▸ Work instructions
Report how many lines in the items below contain the word "series". Give only the number.

▸ Source data

***

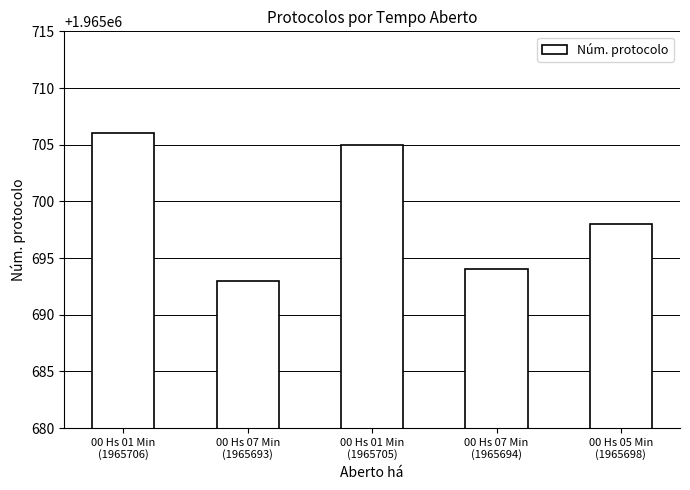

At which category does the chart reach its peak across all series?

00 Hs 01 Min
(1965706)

***

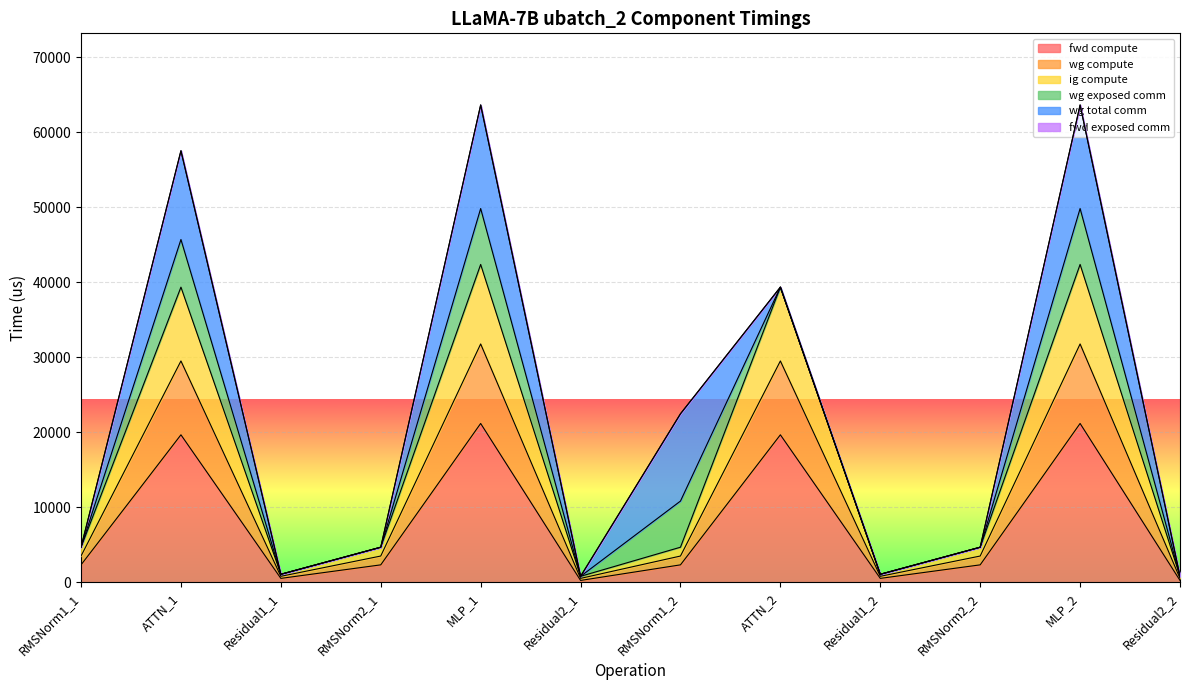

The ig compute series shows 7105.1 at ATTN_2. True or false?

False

***

▸ Result
2